白井 裕子 SHIRAI Yuko

専門分野

農村社会学 / 東南アジア地域研究

所属
  • 国際文化学部 グローバルスタディーズ学科 共通教員

経歴・業績

15年間タイに暮らしながら、現地の大学院で学び、国際研究プロジェクト等に携わりながら東南アジア大陸部で村落調査を実施。調査に必要なタイ語やラオス語は地域住民たちから学び、住民参加型アプローチ(Participatory Rural Appraisal)や関係論的アプローチ(Systems Thinking and Approach)を使って農村地域・世帯・家族の変容の要因解明等に取り組んできた。また、大学や研究機関だけでなく、アジアの国際機関やタイ政府の科学技術省などで国際的学際的研究プロジェクトに携わり共同研究の経験を積む。
自身の研究としては、東南アジアやアメリカ、ヨーロッパの共同研究者たちと農村地域や国境地境の都市化に関して学際的研究を行い、近代化が当該地域環境や人々の暮らしに与える影響などについて研究の深化を意図している。
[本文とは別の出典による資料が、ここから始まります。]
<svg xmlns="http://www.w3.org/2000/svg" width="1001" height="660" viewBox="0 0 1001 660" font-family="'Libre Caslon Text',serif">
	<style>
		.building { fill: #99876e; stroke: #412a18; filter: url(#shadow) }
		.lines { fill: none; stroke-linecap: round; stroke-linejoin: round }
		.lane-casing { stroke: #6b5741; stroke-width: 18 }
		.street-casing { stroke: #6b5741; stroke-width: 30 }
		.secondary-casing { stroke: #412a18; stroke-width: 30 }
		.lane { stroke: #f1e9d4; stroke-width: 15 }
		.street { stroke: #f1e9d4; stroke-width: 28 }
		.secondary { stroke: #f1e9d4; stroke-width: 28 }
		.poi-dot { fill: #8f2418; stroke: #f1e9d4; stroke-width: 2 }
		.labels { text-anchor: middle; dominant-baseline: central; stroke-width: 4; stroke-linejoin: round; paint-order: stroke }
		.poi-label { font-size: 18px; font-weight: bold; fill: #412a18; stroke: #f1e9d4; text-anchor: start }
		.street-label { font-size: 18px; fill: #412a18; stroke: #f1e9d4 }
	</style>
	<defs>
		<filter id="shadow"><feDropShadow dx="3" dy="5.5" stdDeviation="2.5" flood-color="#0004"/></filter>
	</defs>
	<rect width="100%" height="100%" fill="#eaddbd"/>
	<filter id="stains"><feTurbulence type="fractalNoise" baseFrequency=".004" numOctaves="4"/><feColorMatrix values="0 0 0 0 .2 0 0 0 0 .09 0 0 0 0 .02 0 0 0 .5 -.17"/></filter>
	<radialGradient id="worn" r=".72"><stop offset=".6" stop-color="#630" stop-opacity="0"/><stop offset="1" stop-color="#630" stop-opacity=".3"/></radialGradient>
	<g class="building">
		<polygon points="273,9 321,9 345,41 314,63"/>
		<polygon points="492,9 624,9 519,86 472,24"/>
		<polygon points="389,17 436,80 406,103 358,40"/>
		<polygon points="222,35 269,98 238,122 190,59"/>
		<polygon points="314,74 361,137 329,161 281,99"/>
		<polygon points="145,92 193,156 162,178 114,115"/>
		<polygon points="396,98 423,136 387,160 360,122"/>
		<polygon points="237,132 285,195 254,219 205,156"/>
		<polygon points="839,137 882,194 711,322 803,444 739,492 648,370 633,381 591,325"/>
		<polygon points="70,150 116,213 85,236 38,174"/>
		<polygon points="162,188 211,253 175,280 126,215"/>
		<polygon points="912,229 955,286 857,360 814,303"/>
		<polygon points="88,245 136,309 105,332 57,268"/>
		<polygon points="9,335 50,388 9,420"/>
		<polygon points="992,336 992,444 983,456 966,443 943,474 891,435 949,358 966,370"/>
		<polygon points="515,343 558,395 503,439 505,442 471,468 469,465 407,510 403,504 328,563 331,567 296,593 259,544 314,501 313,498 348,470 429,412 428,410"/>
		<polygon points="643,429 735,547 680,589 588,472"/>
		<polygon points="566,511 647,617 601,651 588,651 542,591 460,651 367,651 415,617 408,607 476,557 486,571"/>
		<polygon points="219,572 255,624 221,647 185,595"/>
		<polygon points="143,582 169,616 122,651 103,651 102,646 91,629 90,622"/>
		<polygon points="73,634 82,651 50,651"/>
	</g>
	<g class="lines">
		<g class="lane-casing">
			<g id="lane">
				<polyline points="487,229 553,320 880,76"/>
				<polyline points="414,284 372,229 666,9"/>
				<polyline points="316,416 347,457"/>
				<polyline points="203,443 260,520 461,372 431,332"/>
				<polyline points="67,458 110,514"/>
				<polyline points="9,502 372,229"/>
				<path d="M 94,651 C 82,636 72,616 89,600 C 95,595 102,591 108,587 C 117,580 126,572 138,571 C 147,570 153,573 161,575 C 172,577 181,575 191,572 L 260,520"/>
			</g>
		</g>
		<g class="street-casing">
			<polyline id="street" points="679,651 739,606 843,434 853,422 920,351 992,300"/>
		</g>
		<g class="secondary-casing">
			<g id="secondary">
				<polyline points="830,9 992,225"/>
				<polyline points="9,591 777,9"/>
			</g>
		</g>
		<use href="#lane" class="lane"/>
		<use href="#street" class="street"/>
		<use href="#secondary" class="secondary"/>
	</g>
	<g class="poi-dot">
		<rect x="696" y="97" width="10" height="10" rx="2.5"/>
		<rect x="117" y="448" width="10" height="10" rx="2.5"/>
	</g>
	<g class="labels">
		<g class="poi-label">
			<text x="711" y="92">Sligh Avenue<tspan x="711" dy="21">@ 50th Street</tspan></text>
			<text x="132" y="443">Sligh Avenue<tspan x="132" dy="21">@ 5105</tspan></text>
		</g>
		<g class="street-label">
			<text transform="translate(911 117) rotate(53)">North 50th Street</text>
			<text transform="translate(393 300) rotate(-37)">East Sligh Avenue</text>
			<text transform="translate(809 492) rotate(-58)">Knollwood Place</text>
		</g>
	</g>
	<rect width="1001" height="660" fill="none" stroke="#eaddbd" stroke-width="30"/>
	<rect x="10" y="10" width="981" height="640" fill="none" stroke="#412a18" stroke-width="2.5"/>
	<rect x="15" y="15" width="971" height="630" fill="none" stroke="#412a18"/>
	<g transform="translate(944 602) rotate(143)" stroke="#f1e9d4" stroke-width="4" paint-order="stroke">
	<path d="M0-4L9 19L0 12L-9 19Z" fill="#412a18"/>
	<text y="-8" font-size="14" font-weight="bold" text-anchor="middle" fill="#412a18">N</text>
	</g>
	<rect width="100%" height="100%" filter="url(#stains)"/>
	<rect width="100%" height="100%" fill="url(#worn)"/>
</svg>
例えば、農村地域の生物多様性の特徴や流通の調査研究および野生植物の標本作成を始めとし、メコン地域のとうもろこしの供給連鎖の調査研究、また、非農業雇用の進展による世帯経済・世帯構成、遠方への出稼ぎや農業への影響を考察した研究などがある。
近年では、インドシナ半島を東西に貫く「東西経済回廊」の、特にラオス・サヴァンナケート/タイ・ムクダハーンとの国境およびタイ・メソット/ミャンマー・ミャワディとの国境地域コミュニティを対象に、当該地域住民らによる課題の把握とそのマネジメントにおいて更なる支援活動を続けている。

メッセージ

異なる文化や価値観を知ることに興味がありますか?地域研究は、それを現場で実体験する機会を与えてくれる学問分野の一つです。地域研究の中心はフィールドワーク(現場での実践)です。そして、自分が興味のある地域をどのように切り取るかによって、「地域」(=現場)の見方とそこからの学びは全く異なります。例えば、一つの地域を狭く、深く観察して、細かな特徴を浮き彫りにすることもできます。これを、地域を詳細に把握する目線(蟻の目)といいます。一方で、地域を広い枠組みで大きく捉えて、国際的な視点から考察することもできます。これを、地域をグローバルな視野で捉える俯瞰的目線(鳥の目)といいます。物事に対する「蟻の目」と「鳥の目」の双方からの考察は、国際化が加速する現代社会においてとても重要なスキルです。また、地域研究という学問は、異文化地域の社会環境を知ることによって、自分自身を振り返るチャンスを与えてくれます。これから、国際社会で異なる立場の人たちと一緒に考えて行動することにチャレンジしてみたい!そんなあなたが求めるものが、地域研究の学びからきっと得られるはずです。